Policy Day Guide: MPC Set To Begin New Financial Year With A Status Quo On Rates
The monetary policy committee will meet today to set course for the new financial year. The economy is entering the new year on a steady note, with growth rebounding and inflation remaining moderate. As such, most economists expect the MPC to maintain the benchmark rate at 6 percent and also maintain a neutral stance, which allows it to move in either direction should economic indicators turn.
The Indian economy is expected to have grown at a stronger pace in 2018-19, as disruptions due to the introduction of the Goods and Services Tax settled down. Despite continued volatility in some high frequency indicators like the manufacturing PMI, most economists believe that the economy is recovering steadily.
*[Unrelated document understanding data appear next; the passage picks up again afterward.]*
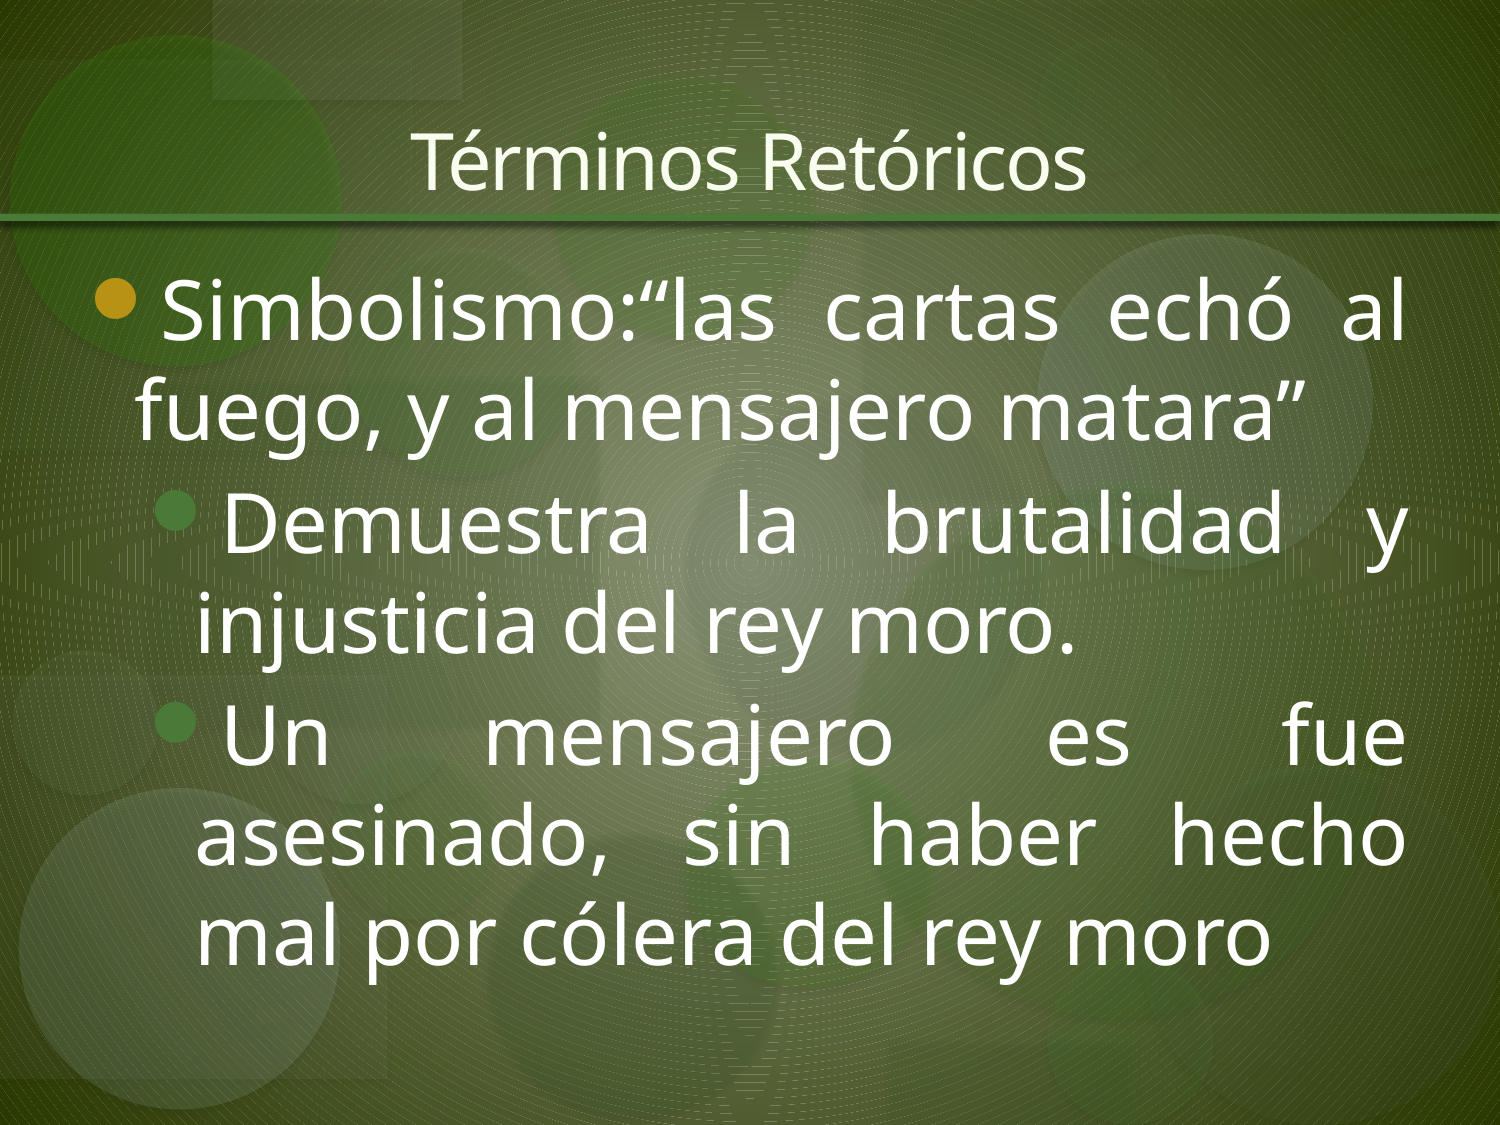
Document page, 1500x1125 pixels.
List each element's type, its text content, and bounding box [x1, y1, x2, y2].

list Simbolismo:“las cartas echó al fuego, y al mensajero matara” Demuestra la brutalidad y injusticia del rey moro. Un mensajero es fue asesinado, sin haber hecho mal por cólera del rey moro [75, 249, 1425, 1000]
title Términos Retóricos [75, 26, 1425, 214]
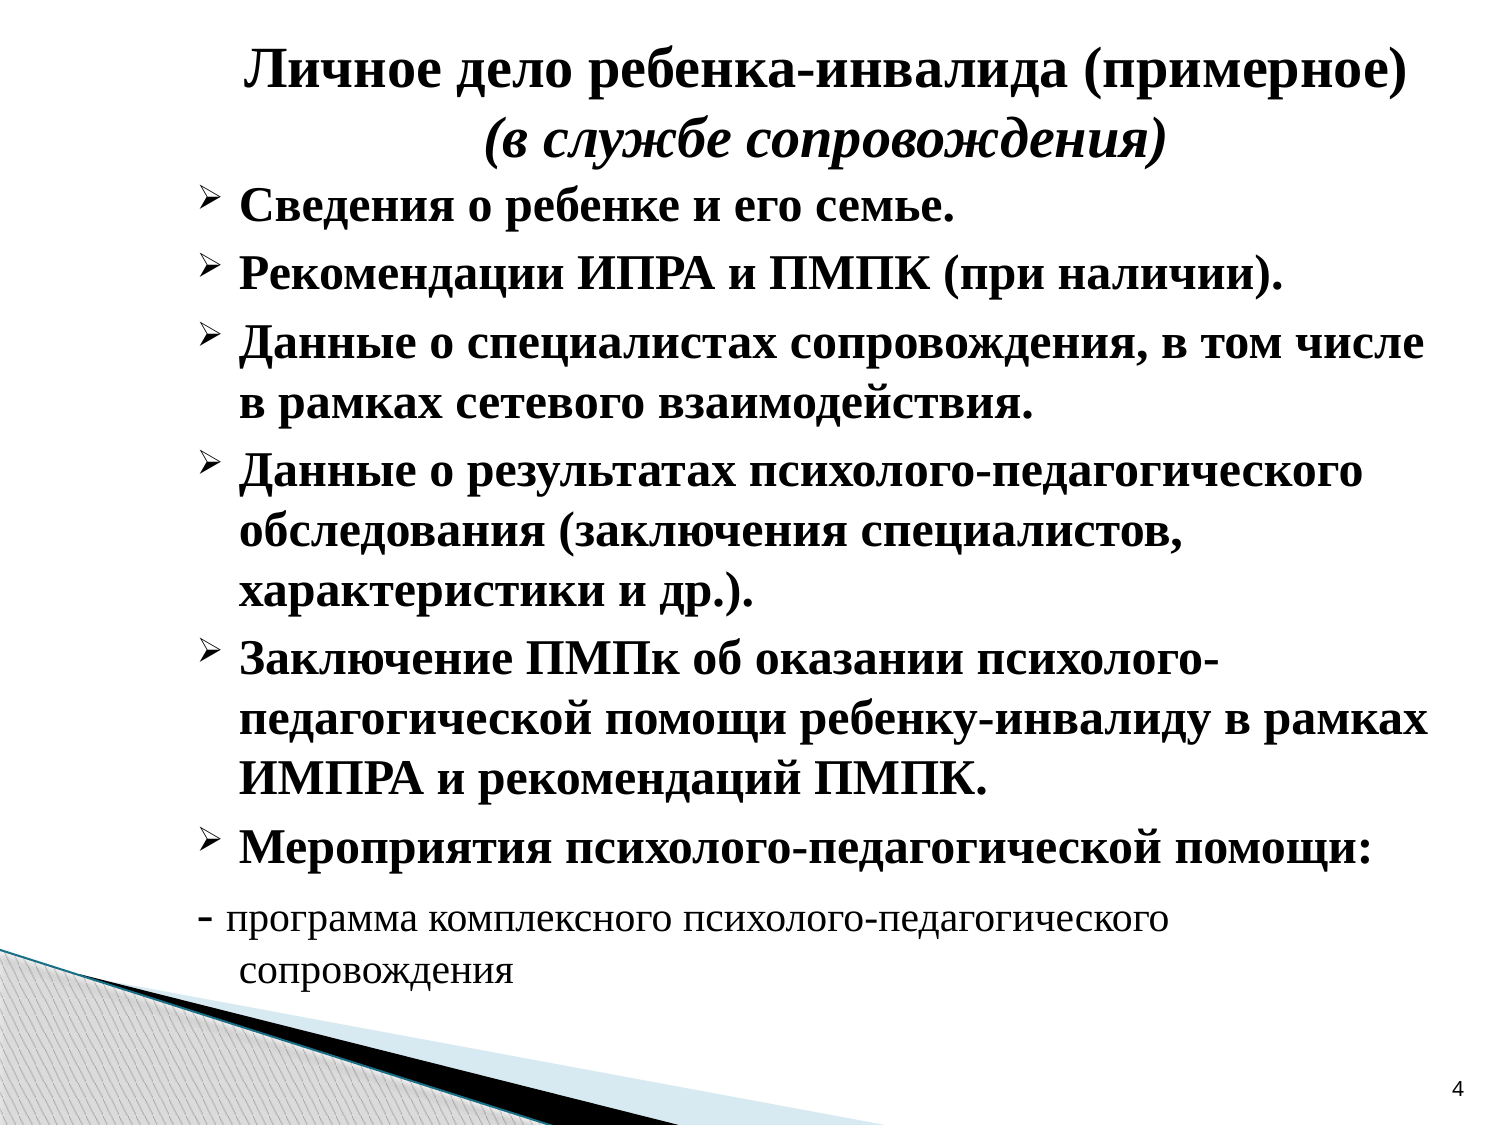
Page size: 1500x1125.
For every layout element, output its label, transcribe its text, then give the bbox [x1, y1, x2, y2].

title Личное дело ребенка-инвалида (примерное) (в службе сопровождения) [187, 45, 1466, 153]
list Сведения о ребенке и его семье. Рекомендации ИПРА и ПМПК (при наличии). Данные о специалистах сопровождения, в том числе в рамках сетевого взаимодействия. Данные о результатах психолого-педагогического обследования (заключения специалистов, характеристики и др.). Заключение ПМПк об оказании психолого-педагогической помощи ребенку-инвалиду в рамках ИМПРА и рекомендаций ПМПК. Мероприятия психолого-педагогической помощи: - программа комплексного психолого-педагогического сопровождения [164, 164, 1466, 1025]
slide_number 4 [1418, 1051, 1479, 1112]
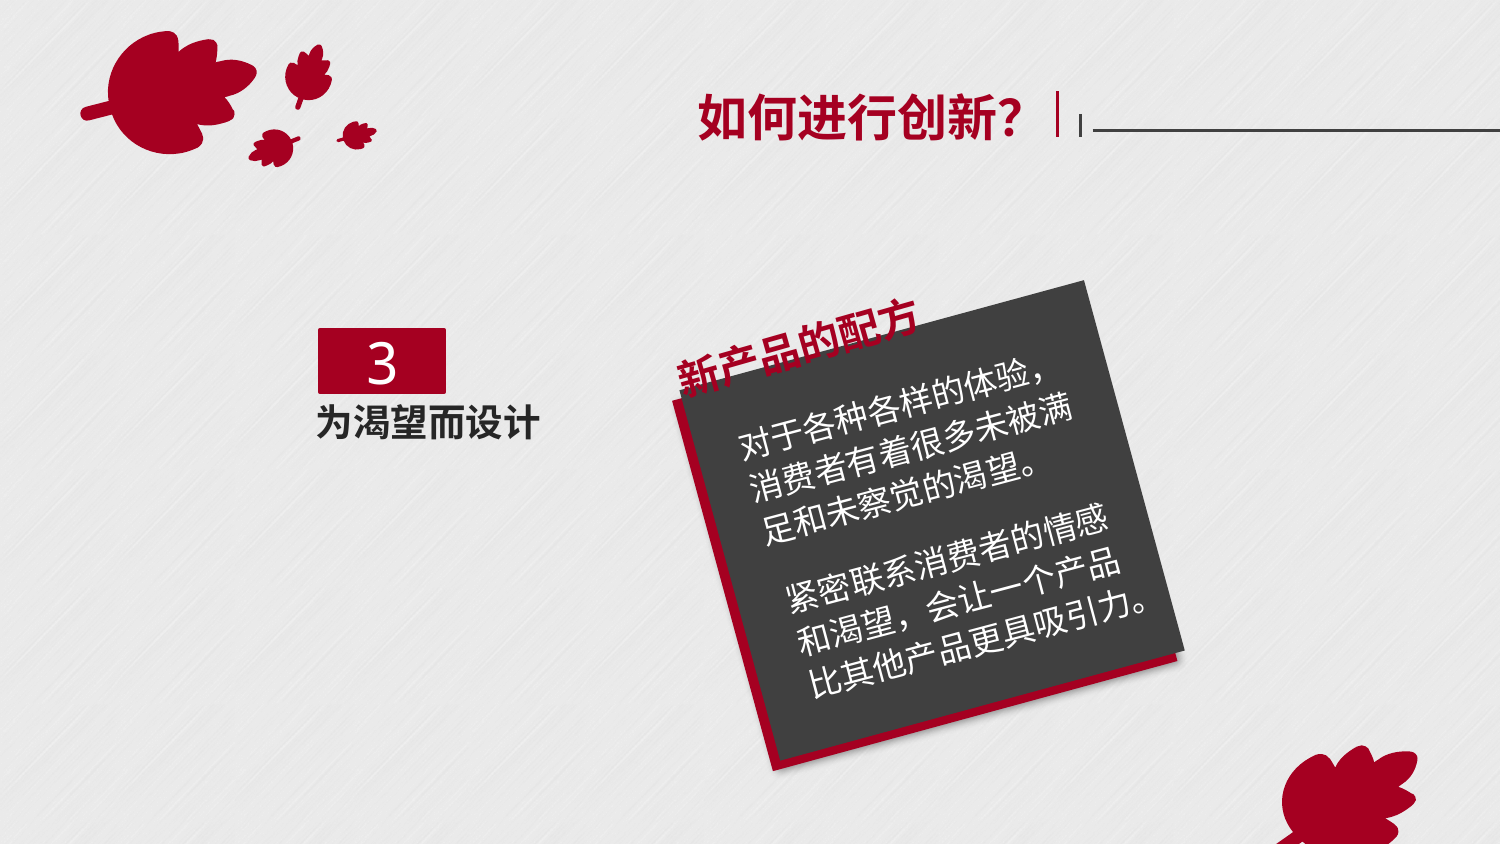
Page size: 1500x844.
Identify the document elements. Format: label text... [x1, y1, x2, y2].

text_box 如何进行创新？ [682, 79, 1069, 154]
text_box [285, 44, 332, 110]
picture [0, 0, 1500, 844]
text_box [674, 414, 1180, 774]
text_box 为渴望而设计 [301, 391, 573, 452]
text_box [1276, 745, 1418, 844]
text_box 紧密联系消费者的情感和渴望，会让一个产品比其他产品更具吸引力。 [764, 474, 1176, 716]
text_box [683, 278, 1187, 763]
text_box [336, 121, 377, 150]
text_box 对于各种各样的体验，消费者有着很多未被满足和未察觉的渴望。 [716, 320, 1129, 563]
text_box 3 [318, 328, 446, 394]
text_box [248, 129, 301, 168]
text_box 新产品的配方 [655, 249, 1037, 417]
text_box [80, 31, 257, 155]
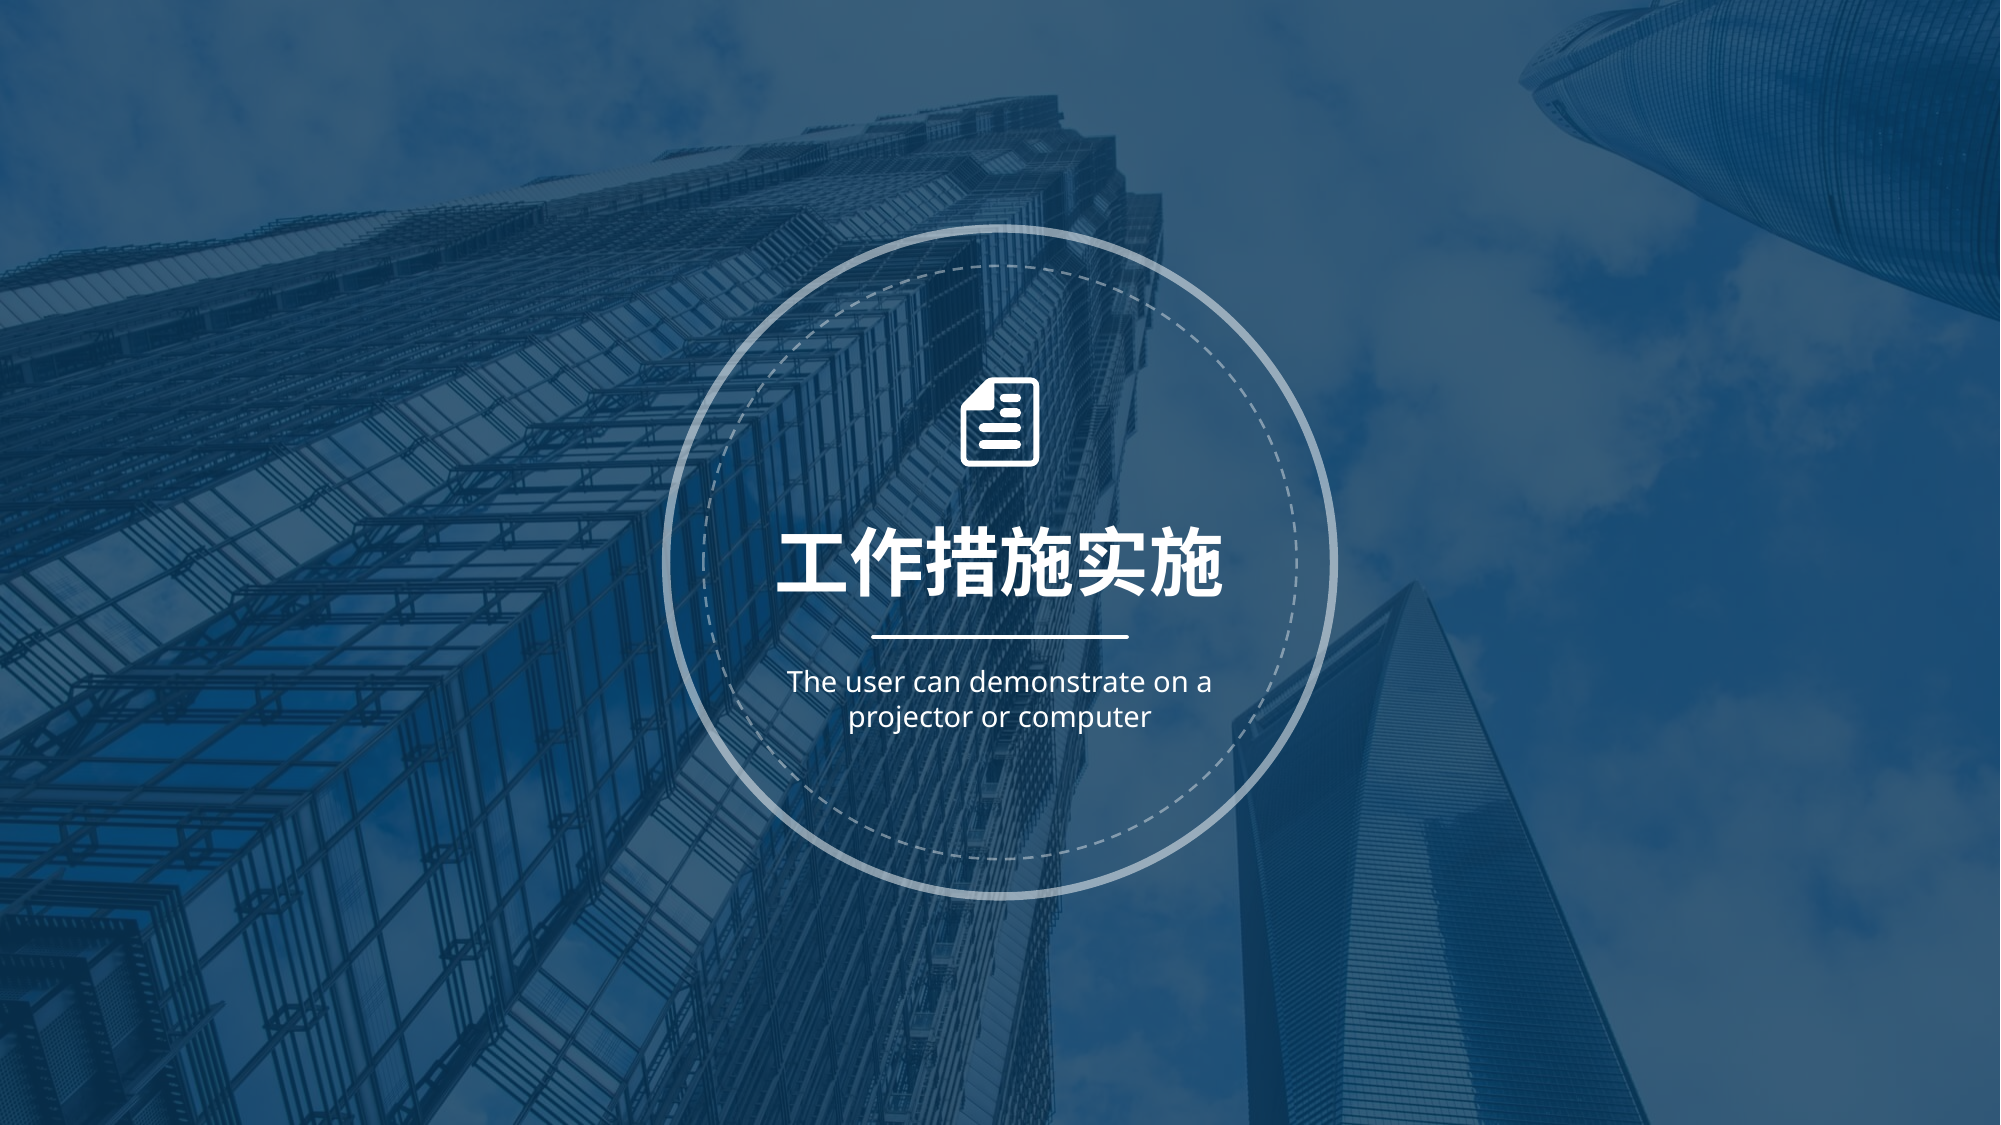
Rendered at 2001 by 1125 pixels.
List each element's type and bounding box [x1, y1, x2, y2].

text_box [723, 508, 1277, 742]
picture [0, 0, 2000, 1125]
text_box [666, 228, 1334, 897]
The MPC, in February, projected gross value added growth at 7.2 percent in the financial year 2018-19. Devendra Pant, chief economist at India Ratings believes growth will be a touch stronger at 7.4 percent compared to an earlier estimate of 7.1 percent.
“From the production side, higher growth in agriculture (expectation of normal rainfall and assumption of even rainfall distribution over space and time) and industrial sectors is expected to push the overall economic growth,” Pant wrote in a report on Wednesday.
The rebound in growth is coming alongside moderate inflation, so far. Retail inflation in February came in below estimates at 4.4 percent. Some economists believes that FY19 inflation will also be below the RBI’s forecast. “The path of inflation is also likely to be lower than MPC’s February ’18 forecast range of 5.1-5.6% in H1FY19 and 4.5-4.7% in H2,” wrote Saugata Bhattacharya, chief economist at Axis Bank in a note on Wednesday. According to Bhattacharya, inflation driven by increases in house rent allowance have been lower than expected. He, however, added that there are significant risks of inflation moving higher.
These risks may mean that the MPC will remain watchful and ready to raise rates during the course of the year. At the last meeting, one of the six committee members had voted for a rate hike. Markets will be watching to see if any more members move into the rate hike camp or if the MPC’s stance moves away from neutral.
Keeping The Bond Party Alive
The bond markets are looking much calmer than they were ahead of the February policy. After a sharp spike between September 2017 and mid-March 2018, bond yields have eased considerably. The government’s decision to cut borrowings for the first half of the year and the RBI’s decision to let banks spread out mark-to-market losses have helped yields cool off.
Still, liquidity concerns persist. Deposit growth has fallen while credit growth has held steady, meaning banking liquidity has swung between neutral and deficit. At the same time, the pace at which currency in circulation is rising has also picked up.
The RBI has said it will provide liquidity support as needed but has stayed from bond purchases via open market operations. As such, bond market participants will be watching for any commentary that suggests RBI is willing to inject durable liquidity.
“Our liquidity model estimates that the RBI will need to inject about $37 billion in FY19 to sustain 6 percent old series GDP growth,” wrote Indranil Sen Gupta, India economist at Bank of America Merrill Lynch in a report this week. He expects Thursday's policy to further recent steps by the RBI and the government to contain bond yields.
Red Carpet For Foreign Investors?
Markets are also watching to see if the RBI yields to calls for a higher foreign investment limit in government and corporate bonds.
In September 2015, the RBI had announced a roadmap to increase the foreign holding in government bonds. At the time, it had said that the foreign investment limit would be raised to 5 percent of the outstanding government debt in tranches by March 2018. That roadmap has run its course.
Should the RBI decide to raise the foreign investment limit further, it will likely do so in tranches over a period of few years as it has in the past.
In the corporate bond segment, the foreign investment limit has not been raised for the last five years. Both the foreign investment for government bonds and corporate bonds is completely used. Some limit is still available for long term investors like sovereign wealth funds and pension funds.
A key consideration in raising the foreign investment limit will be the potential for volatility in global interest rates at developed Market central banks continue to normalise monetary policy. The RBI may be tempted to protect the domestic markets from such volatility by keep limits unchanged.
Banking Sector Concerns
Bankers will be listening closely for any comments on bad loans and allegedly poor governance practices at some private banks.
Since the last post policy press conference, a near $2 billion fraud has been detected at Punjab National Bank. Concerns have also emerged of alleged conflict of interest in loan approvals by ICICI Bank to Videocon Industries.
In February, the RBI also announced a new stressed asset framework, which is likely to lead to a spurt in reported non performing assets in the coming quarters.
Any comments by governor Urjit Patel and his team on bad loans and banking governance would be closely watched.
Separately, the RBI may also finalise the new benchmark to which loan pricing has to be linked starting the new financial year.